PAGE TEXT >>
◆ ◆ ◆ ◆
Vocalist/composer Derek Lassiter has been a mainstay in the Bay Area arts scene for nearly three decades. His music fuses elements of soul, jazz, R&B and gospel to render a surprisingly joyful account of the journey through dark days that ultimately deliver us back into the light.

His critically acclaimed albums and live performances have featured Bay Area heavyweights including pianist Tammy Hall, producer/percussionist PC Muñoz, composer/pianist Art Khu, and jazz legend Lady Mem’fis. He has been interviewed and played live on local radio and profiled in Julian C. R. Okwu’s book Face Forward: Young African American Men in a Critical Age.

Lassiter’s acclaimed 2006 EP Witness draws upon his own journey through a five-year period that left him spiritually and emotionally disconnected from the creative outlets that previously sustained, nourished, and inspired him: no music, writing, acting or photography. The collection of earthy, organic-soul songs garnered attention around the globe and ushered in a flurry of performing activity. However, his return-to-form was interrupted by a much more dire circumstance when Lassiter was hospitalized with life-threatening pneumonia in 2008. If given a chance to return to singing, he vowed to release the music that lay inside him.

Music Outside in 2016 was the resulting second album, premised on capturing and synthesizing the disparate influences from his early years that shaped his musical style.
◆ ◆ ◆ ◆
STUDY MATERIAL >>
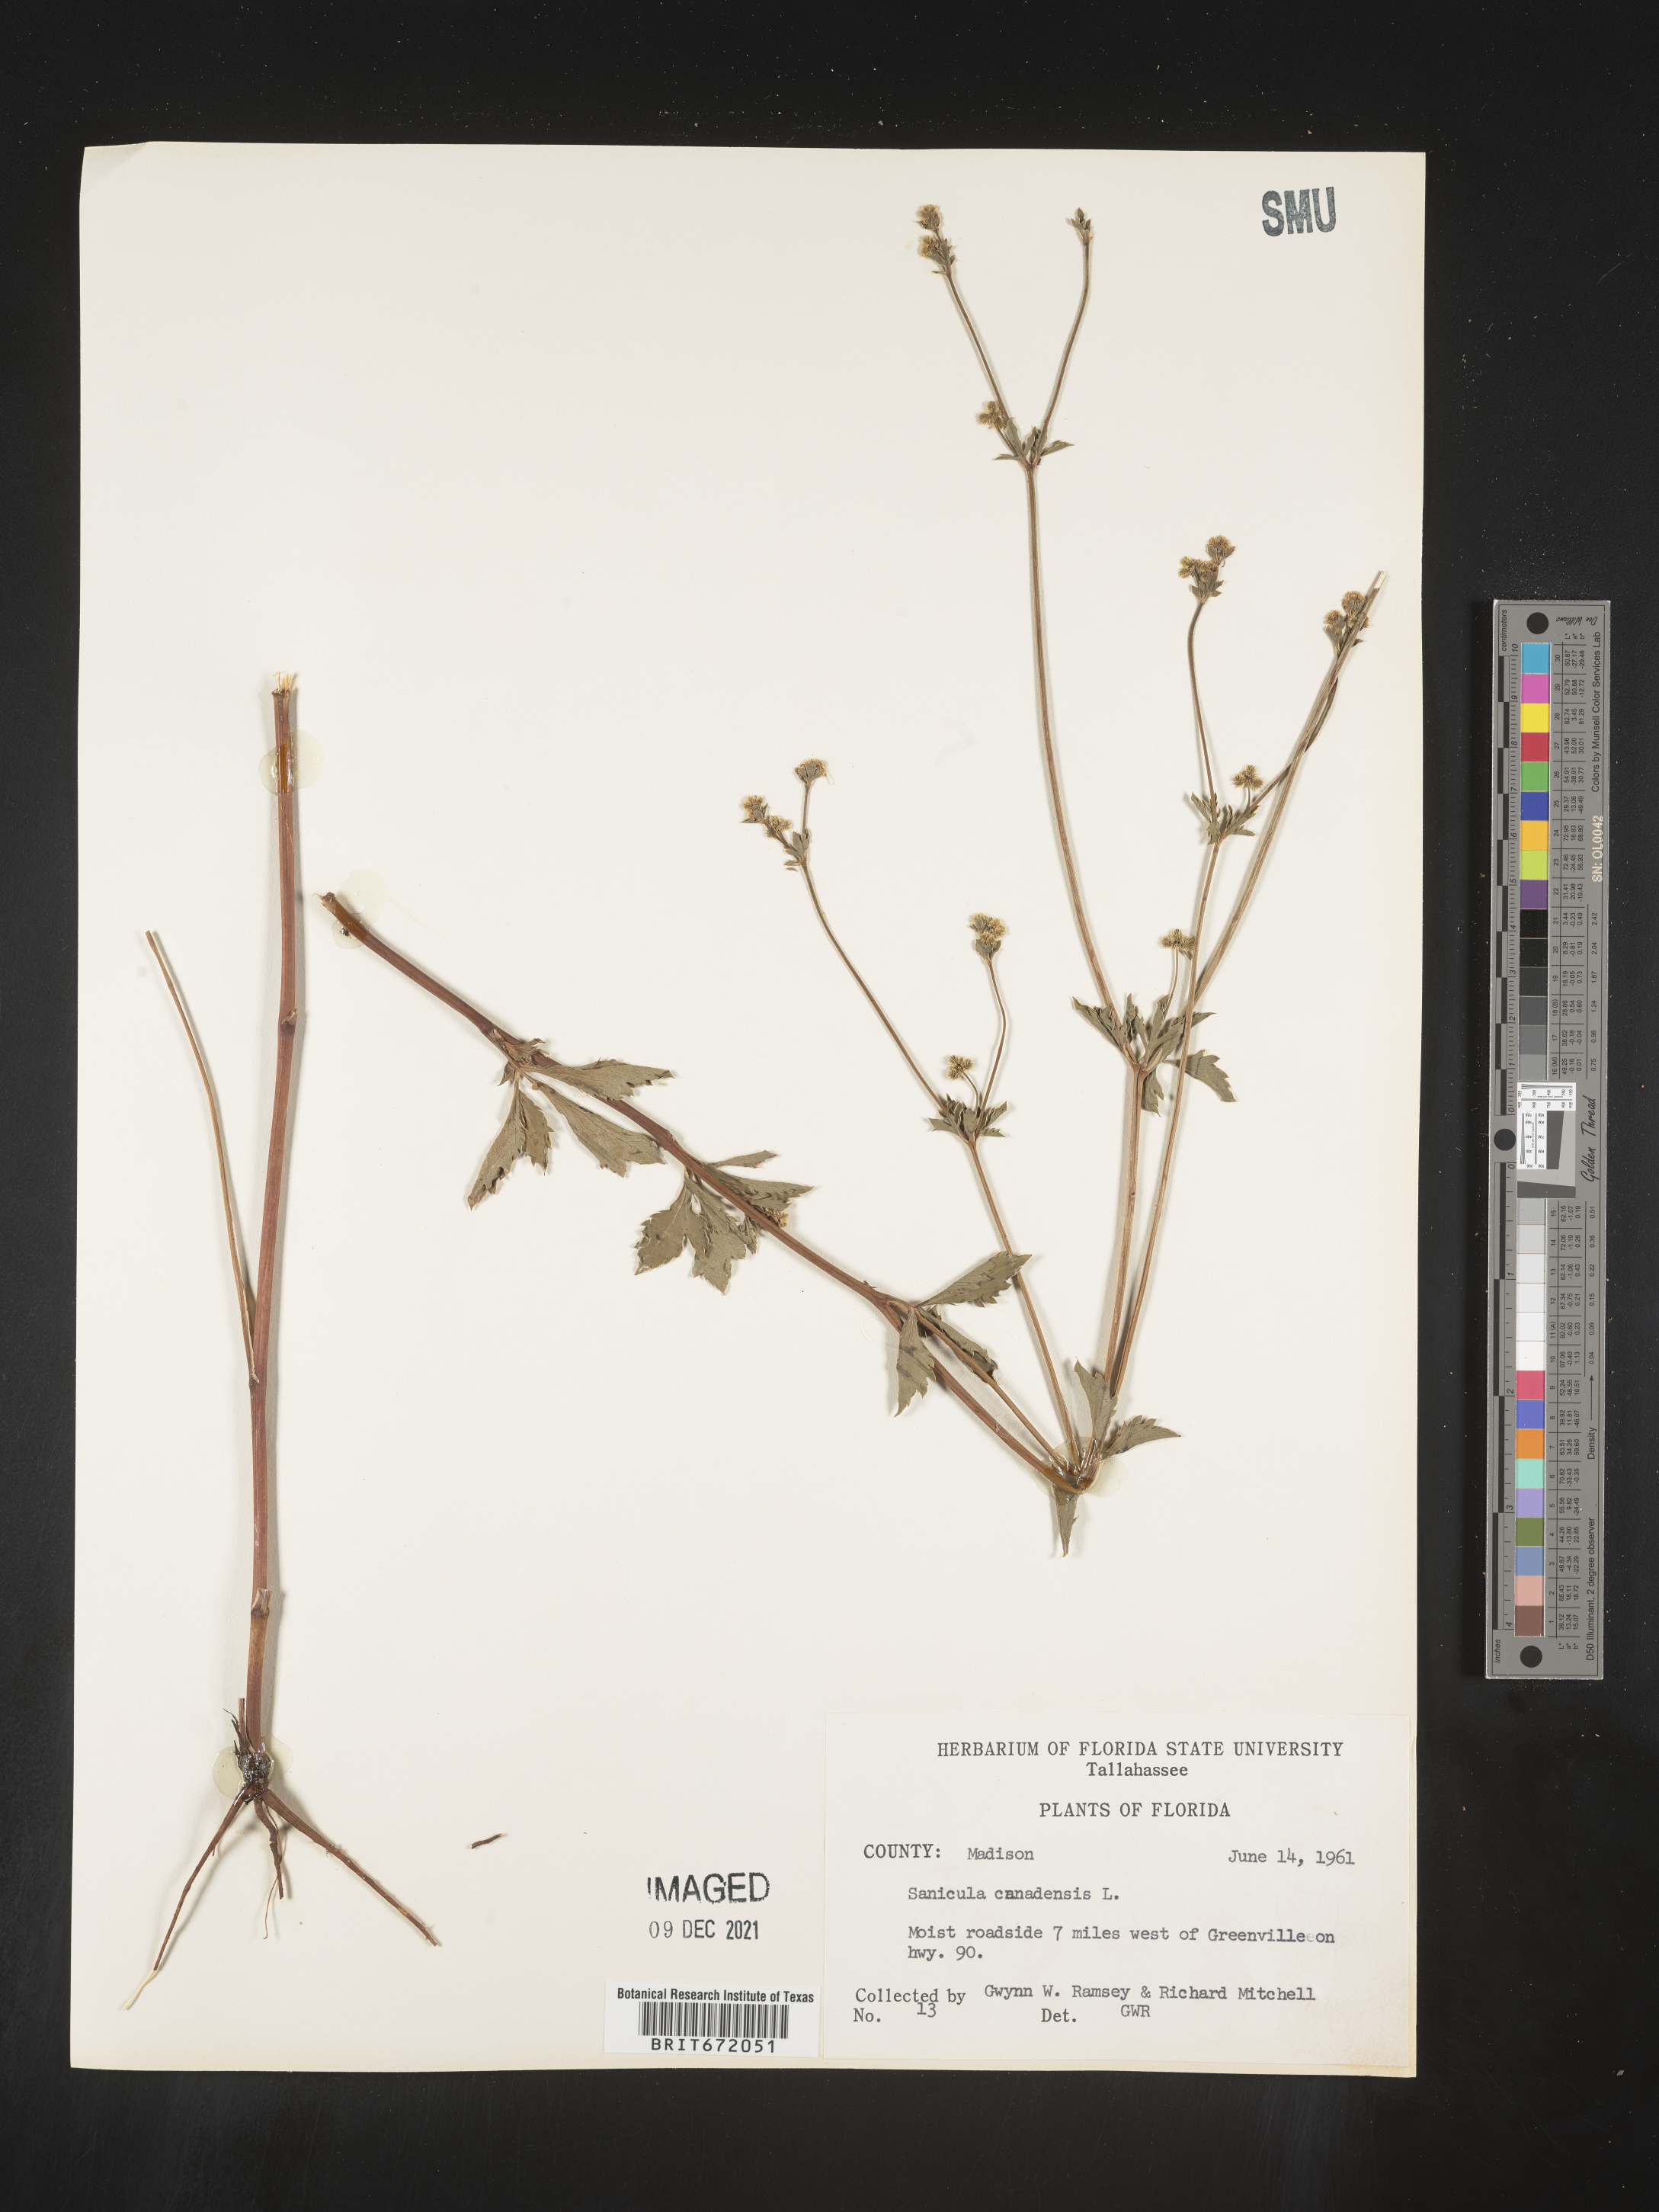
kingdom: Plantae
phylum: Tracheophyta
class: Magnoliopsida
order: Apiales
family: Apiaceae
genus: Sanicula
◆ ◆ ◆ ◆
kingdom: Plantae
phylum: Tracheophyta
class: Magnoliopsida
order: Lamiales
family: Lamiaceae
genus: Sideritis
◆ ◆ ◆ ◆
EXERCISES TO COMPLETE >>
[1] Condense the paragraph of the Derek Lassiter biography that begins "Lassiter’s acclaimed 2006 EP Witness" into a shorter version that keeps its main facts.
[2] According to the Derek Lassiter biography, what illness put Lassiter in the hospital in 2008?
[3] Reproduce the Derek Lassiter biography word for word, starting at "Music Outside in" and ending at "his musical style.".
Rely on the Derek Lassiter biography alone for each task.

TASK RESPONSES >>
[1] Lassiter’s acclaimed 2006 EP Witness reflects a five-year period when he was cut off from music, writing, acting and photography. Its earthy, organic-soul songs drew worldwide attention and led to much performing. That comeback was halted in 2008, when he was hospitalized with life-threatening pneumonia. He vowed that if he could sing again, he would release the music inside him.

[2] He was hospitalized with life-threatening pneumonia.

[3]
Music Outside in 2016 was the resulting second album, premised on capturing and synthesizing the disparate influences from his early years that shaped his musical style.